In Argentina, he discovered his love of physics and math in a high school science class with his classmate Beatriz Cougnet, the woman who would go on to be his scientific co-author, intellectual equal, wife, and mother to four children who inherited their wide-ranging global outlook and passion for science and inquiry.
Beatriz and Juan married in December 1952 and began a family the next year. It was also during this time that Juan was introduced to the concept of nuclear emulsion, a way of detecting the movement of fast-charged particles on a photographic plate. His first published paper, of which Beatriz was the first author, showed negative π−mesons captured by carbon nuclei of the emulsion. It was the first Argentinian nuclear physics paper published in an international, peer-reviewed journal.

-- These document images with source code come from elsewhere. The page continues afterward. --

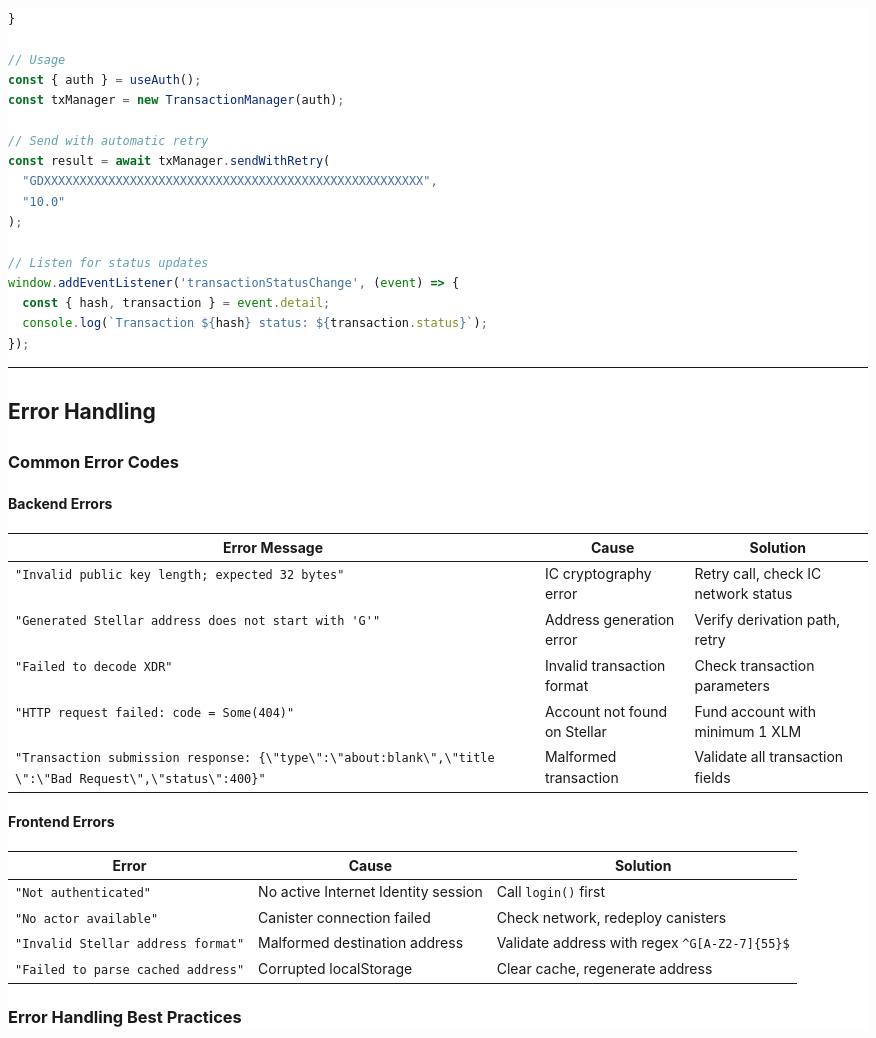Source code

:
 ```javascript
}

// Usage
const { auth } = useAuth();
const txManager = new TransactionManager(auth);

// Send with automatic retry
const result = await txManager.sendWithRetry(
  "GDXXXXXXXXXXXXXXXXXXXXXXXXXXXXXXXXXXXXXXXXXXXXXXXXXXXXX",
  "10.0"
);

// Listen for status updates
window.addEventListener('transactionStatusChange', (event) => {
  const { hash, transaction } = event.detail;
  console.log(`Transaction ${hash} status: ${transaction.status}`);
});
```

---

## Error Handling

### Common Error Codes

#### Backend Errors

| Error Message | Cause | Solution |
|---------------|-------|----------|
| `"Invalid public key length; expected 32 bytes"` | IC cryptography error | Retry call, check IC network status |
| `"Generated Stellar address does not start with 'G'"` | Address generation error | Verify derivation path, retry |
| `"Failed to decode XDR"` | Invalid transaction format | Check transaction parameters |
| `"HTTP request failed: code = Some(404)"` | Account not found on Stellar | Fund account with minimum 1 XLM |
| `"Transaction submission response: {\"type\":\"about:blank\",\"title\":\"Bad Request\",\"status\":400}"` | Malformed transaction | Validate all transaction fields |

#### Frontend Errors

| Error | Cause | Solution |
|-------|-------|----------|
| `"Not authenticated"` | No active Internet Identity session | Call `login()` first |
| `"No actor available"` | Canister connection failed | Check network, redeploy canisters |
| `"Invalid Stellar address format"` | Malformed destination address | Validate address with regex `^G[A-Z2-7]{55}$` |
| `"Failed to parse cached address"` | Corrupted localStorage | Clear cache, regenerate address |

### Error Handling Best Practices
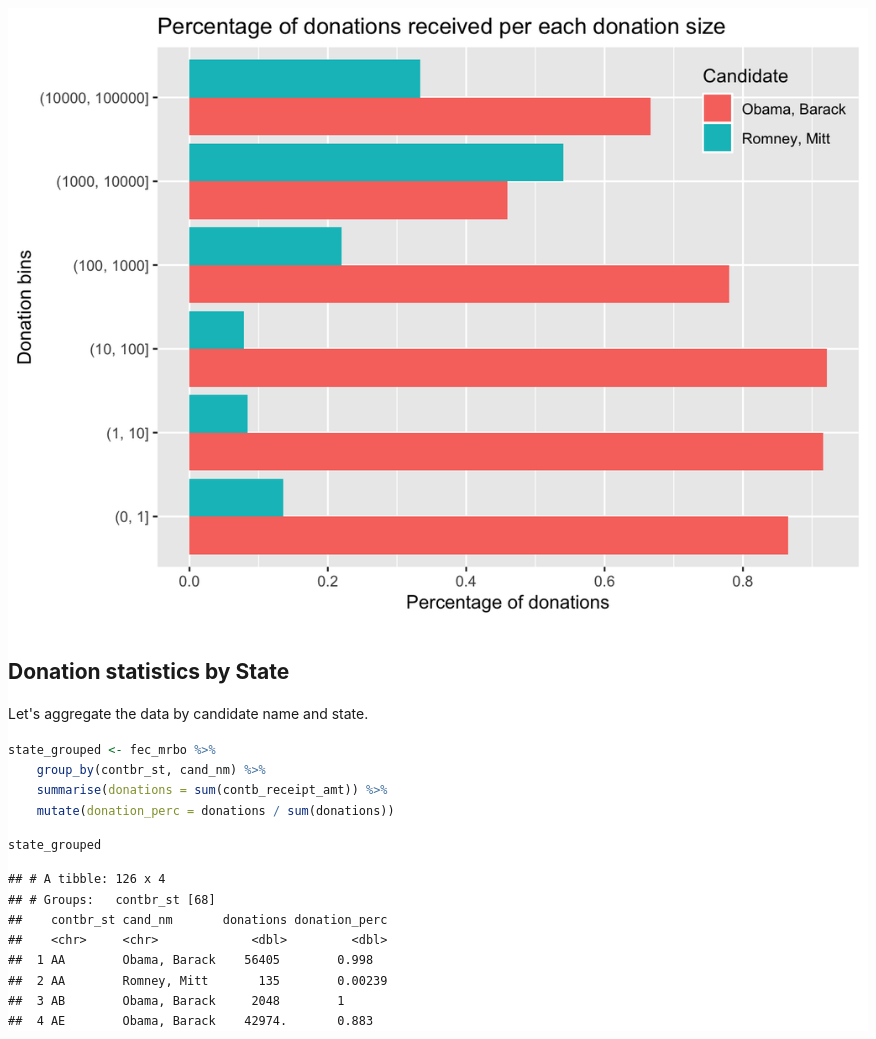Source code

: ![](federal_elections_2012_files/figure-markdown_github/unnamed-chunk-24-1.png)

Donation statistics by State
----------------------------

Let's aggregate the data by candidate name and state.

``` r
state_grouped <- fec_mrbo %>% 
    group_by(contbr_st, cand_nm) %>% 
    summarise(donations = sum(contb_receipt_amt)) %>% 
    mutate(donation_perc = donations / sum(donations))
```

``` r
state_grouped
```

    ## # A tibble: 126 x 4
    ## # Groups:   contbr_st [68]
    ##    contbr_st cand_nm       donations donation_perc
    ##    <chr>     <chr>             <dbl>         <dbl>
    ##  1 AA        Obama, Barack    56405        0.998  
    ##  2 AA        Romney, Mitt       135        0.00239
    ##  3 AB        Obama, Barack     2048        1      
    ##  4 AE        Obama, Barack    42974.       0.883  
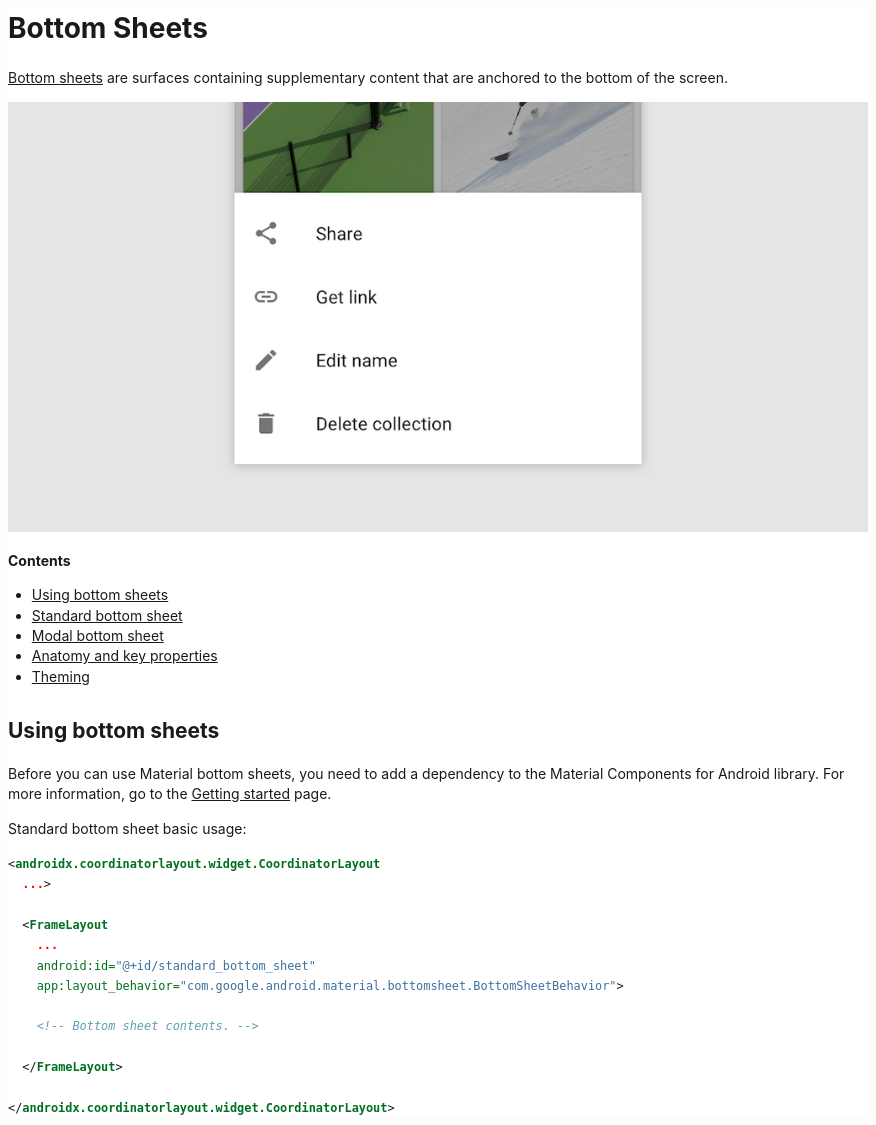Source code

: 

# Bottom Sheets

[Bottom sheets](https://material.io/components/sheets-bottom) are surfaces
containing supplementary content that are anchored to the bottom of the screen.

![Example bottom sheet: modal bottom sheet](assets/bottomsheet/bottomsheet_hero.png)

**Contents**

*   [Using bottom sheets](#using-bottom-sheets)
*   [Standard bottom sheet](#standard-bottom-sheet)
*   [Modal bottom sheet](#modal-bottom-sheet)
*   [Anatomy and key properties](#anatomy-and-key-properties)
*   [Theming](#theming-bottom-sheets)

## Using bottom sheets

Before you can use Material bottom sheets, you need to add a dependency to the
Material Components for Android library. For more information, go to the
[Getting started](https://github.com/material-components/material-components-android/tree/master/docs/getting-started.md)
page.

Standard bottom sheet basic usage:

```xml
<androidx.coordinatorlayout.widget.CoordinatorLayout
  ...>

  <FrameLayout
    ...
    android:id="@+id/standard_bottom_sheet"
    app:layout_behavior="com.google.android.material.bottomsheet.BottomSheetBehavior">

    <!-- Bottom sheet contents. -->

  </FrameLayout>

</androidx.coordinatorlayout.widget.CoordinatorLayout>
```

Unfortunately for the Roederer family, the tranquility of Argentina was shattered by a military coup of the democratically-elected government and the establishment of a military Junta.
Juan threw himself into political actions against the Junta. “The Night of the Long Batons” soon followed, where students and faculty of the University of Buenos Aires were violently dislodged from occupied facilities. As a result, over 300 professors emigrated. Juan and Beatriz were forced to leave the country in 1967 and headed to the United States with their four children and three surviving parents.

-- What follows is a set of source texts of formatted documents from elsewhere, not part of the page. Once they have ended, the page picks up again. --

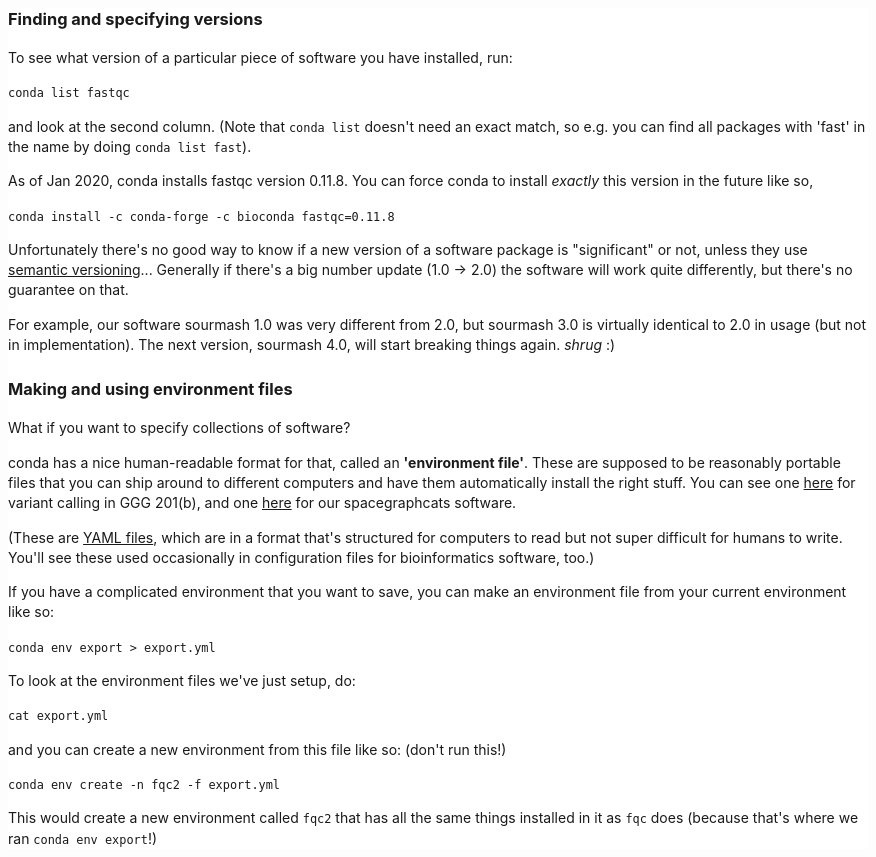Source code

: 

### Finding and specifying versions

To see what version of a particular piece of software you have installed, run:
```
conda list fastqc
```
and look at the second column. (Note that `conda list` doesn't need an exact match, so e.g. you can find all packages with 'fast' in the name by doing `conda list fast`).

As of Jan 2020, conda installs fastqc version 0.11.8. You can force conda to install _exactly_ this version in the future like so,
```
conda install -c conda-forge -c bioconda fastqc=0.11.8
```

Unfortunately there's no good way to know if a new version of a software package is "significant" or not, unless they use [semantic versioning](https://semver.org/)... Generally if there's a big number update (1.0 -> 2.0) the software will work quite differently, but there's no guarantee on that.

For example, our software sourmash 1.0 was very different from 2.0, but sourmash 3.0 is virtually identical to 2.0 in usage (but not in implementation). The next version, sourmash 4.0, will start breaking things again. *shrug* :)

### Making and using environment files

What if you want to specify collections of software?

conda has a nice human-readable format for that, called an **'environment file'**. These are supposed to be reasonably portable files that you can ship around to different computers and have them automatically install the right stuff. You can see one [here](https://github.com/ngs-docs/2020-ggg-201b-variant-calling/blob/master/binder/environment.yml) for variant calling in GGG 201(b), and one [here](https://github.com/spacegraphcats/spacegraphcats/blob/master/environment.yml) for our spacegraphcats software.

(These are [YAML files](https://en.wikipedia.org/wiki/YAML), which are in a format that's structured for computers to read but not super difficult for humans to write. You'll see these used occasionally in configuration files for bioinformatics software, too.)

If you have a complicated environment that you want to save, you can make an environment file from your current environment like so:

```
conda env export > export.yml
```

To look at the environment files we've just setup, do:
```
cat export.yml
```

and you can create a new environment from this file like so:
(don't run this!)
```
conda env create -n fqc2 -f export.yml
```
This would create a new environment called `fqc2` that has all the same things installed in it as `fqc` does (because that's where we ran `conda env export`!)
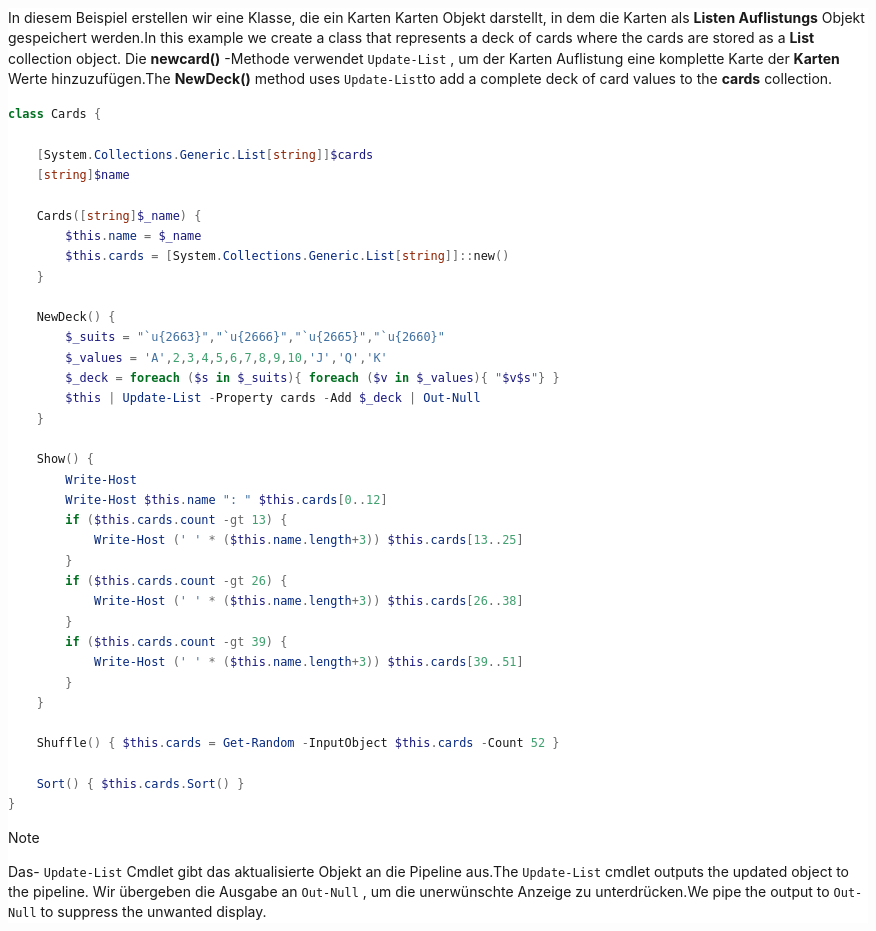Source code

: <span data-ttu-id="b99fc-123">In diesem Beispiel erstellen wir eine Klasse, die ein Karten Karten Objekt darstellt, in dem die Karten als **Listen Auflistungs** Objekt gespeichert werden.</span><span class="sxs-lookup"><span data-stu-id="b99fc-123">In this example we create a class that represents a deck of cards where the cards are stored as a **List** collection object.</span></span> <span data-ttu-id="b99fc-124">Die **newcard()** -Methode verwendet `Update-List` , um der Karten Auflistung eine komplette Karte der **Karten** Werte hinzuzufügen.</span><span class="sxs-lookup"><span data-stu-id="b99fc-124">The **NewDeck()** method uses `Update-List`to add a complete deck of card values to the **cards** collection.</span></span>

```powershell
class Cards {

    [System.Collections.Generic.List[string]]$cards
    [string]$name

    Cards([string]$_name) {
        $this.name = $_name
        $this.cards = [System.Collections.Generic.List[string]]::new()
    }

    NewDeck() {
        $_suits = "`u{2663}","`u{2666}","`u{2665}","`u{2660}"
        $_values = 'A',2,3,4,5,6,7,8,9,10,'J','Q','K'
        $_deck = foreach ($s in $_suits){ foreach ($v in $_values){ "$v$s"} }
        $this | Update-List -Property cards -Add $_deck | Out-Null
    }

    Show() {
        Write-Host
        Write-Host $this.name ": " $this.cards[0..12]
        if ($this.cards.count -gt 13) {
            Write-Host (' ' * ($this.name.length+3)) $this.cards[13..25]
        }
        if ($this.cards.count -gt 26) {
            Write-Host (' ' * ($this.name.length+3)) $this.cards[26..38]
        }
        if ($this.cards.count -gt 39) {
            Write-Host (' ' * ($this.name.length+3)) $this.cards[39..51]
        }
    }

    Shuffle() { $this.cards = Get-Random -InputObject $this.cards -Count 52 }

    Sort() { $this.cards.Sort() }
}
```

> [!NOTE]
> <span data-ttu-id="b99fc-125">Das- `Update-List` Cmdlet gibt das aktualisierte Objekt an die Pipeline aus.</span><span class="sxs-lookup"><span data-stu-id="b99fc-125">The `Update-List` cmdlet outputs the updated object to the pipeline.</span></span> <span data-ttu-id="b99fc-126">Wir übergeben die Ausgabe an `Out-Null` , um die unerwünschte Anzeige zu unterdrücken.</span><span class="sxs-lookup"><span data-stu-id="b99fc-126">We pipe the output to `Out-Null` to suppress the unwanted display.</span></span>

This forced relocation would once again prove to be formative for the Roederer’s and their impact on science.
Upon emigrating to the US, he landed a position at The University of Denver as a professor of physics and began branching out into other areas of science. After 10 years in Colorado, Juan was appointed director of the Geophysical Institute at the University of Alaska Fairbanks where he also spent time as the dean of the College of Environmental Sciences.
Juan has authored five books, including the most widely-used textbooks in Latin American physics programs, Mecánica Elemental and Electromagnetismo Elemental. As the former foreign secretary of the American Geophysical Union, he also laid the foundations for the International Climate Research Program and International Space Weather Program, which have been the focus of internationally-coordinated research for 40 years. He is also a member of four Academies of Science and a recipient of five NASA Awards.

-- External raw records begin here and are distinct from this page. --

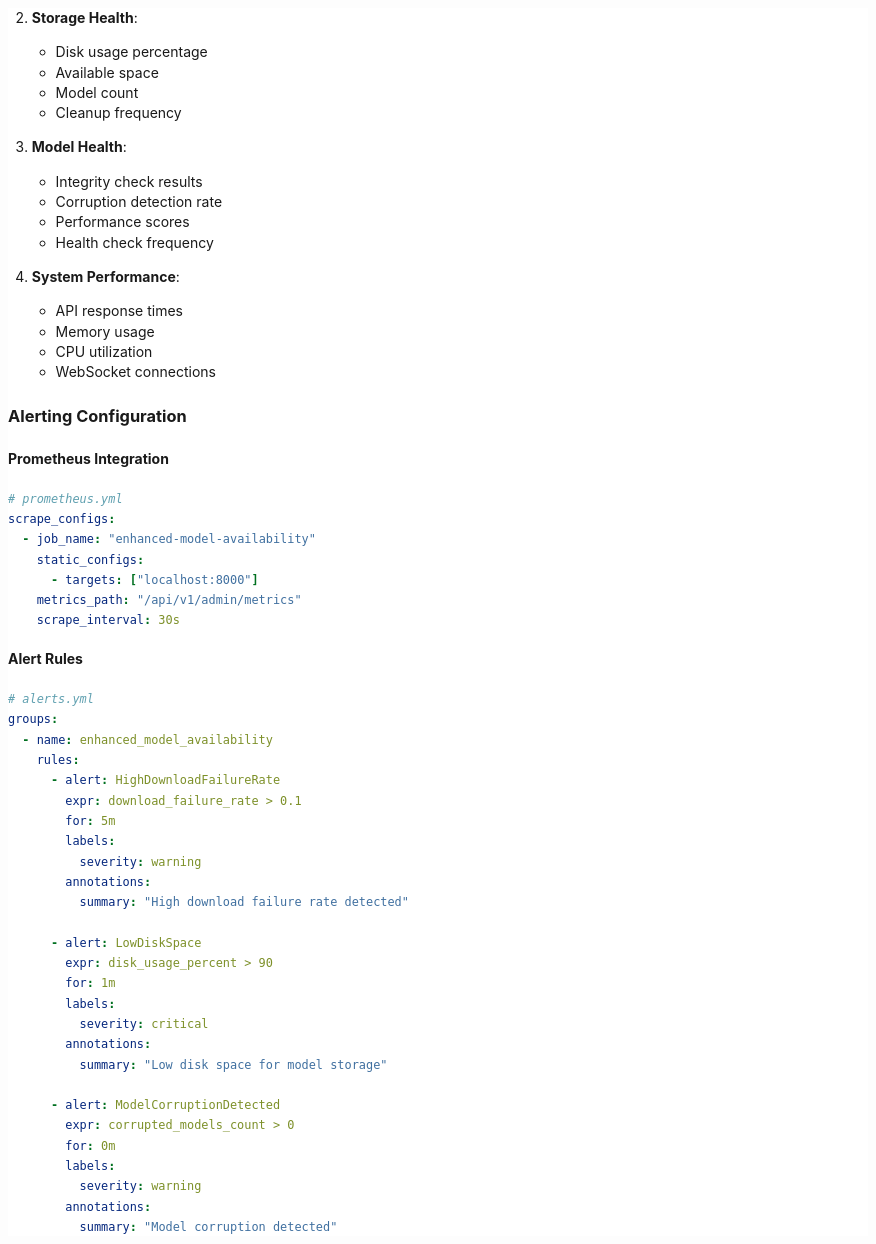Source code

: 2. **Storage Health**:

   - Disk usage percentage
   - Available space
   - Model count
   - Cleanup frequency

3. **Model Health**:

   - Integrity check results
   - Corruption detection rate
   - Performance scores
   - Health check frequency

4. **System Performance**:
   - API response times
   - Memory usage
   - CPU utilization
   - WebSocket connections

### Alerting Configuration

#### Prometheus Integration

```yaml
# prometheus.yml
scrape_configs:
  - job_name: "enhanced-model-availability"
    static_configs:
      - targets: ["localhost:8000"]
    metrics_path: "/api/v1/admin/metrics"
    scrape_interval: 30s
```

#### Alert Rules

```yaml
# alerts.yml
groups:
  - name: enhanced_model_availability
    rules:
      - alert: HighDownloadFailureRate
        expr: download_failure_rate > 0.1
        for: 5m
        labels:
          severity: warning
        annotations:
          summary: "High download failure rate detected"

      - alert: LowDiskSpace
        expr: disk_usage_percent > 90
        for: 1m
        labels:
          severity: critical
        annotations:
          summary: "Low disk space for model storage"

      - alert: ModelCorruptionDetected
        expr: corrupted_models_count > 0
        for: 0m
        labels:
          severity: warning
        annotations:
          summary: "Model corruption detected"
```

To this day, he sees the ‘interdisciplinarification’ of science—along with international cooperation—as vital to the future of STEM.
“Scientists cannot work in a vacuum”, he says, “[Poor cooperation] is the virus of science in all countries and in all regimes.”
“Life experiences like Dr. Juan Roederer’s illustrate the importance of an engaged scientific community,” says Kim Montgomery, AAAS Director of International Affairs and Science Diplomacy. “Science can serve as a valued bridge between nations, even when official relations are strained and can be one of the first areas of cooperation after diplomatic relations are normalized. Juan has dedicated his life to making connections in the scientific community with extraordinary impact.”
When Roederer looks back on his career, he is most proud of the Physics teaching materials he developed that train today’s scientists to work for a better tomorrow. Currently, as a scientist of the University of Colorado’s Laboratory of Atmospheric and Space Physics, he has redirected his efforts to documenting the history of science policy. Young people, Juan says, need to know more about “how science and scientific tests worked in the past.”
After more than 70 years in the field, he’s equipped to help them.
“I can tell a lot of stories, and hopefully one day you will, too.”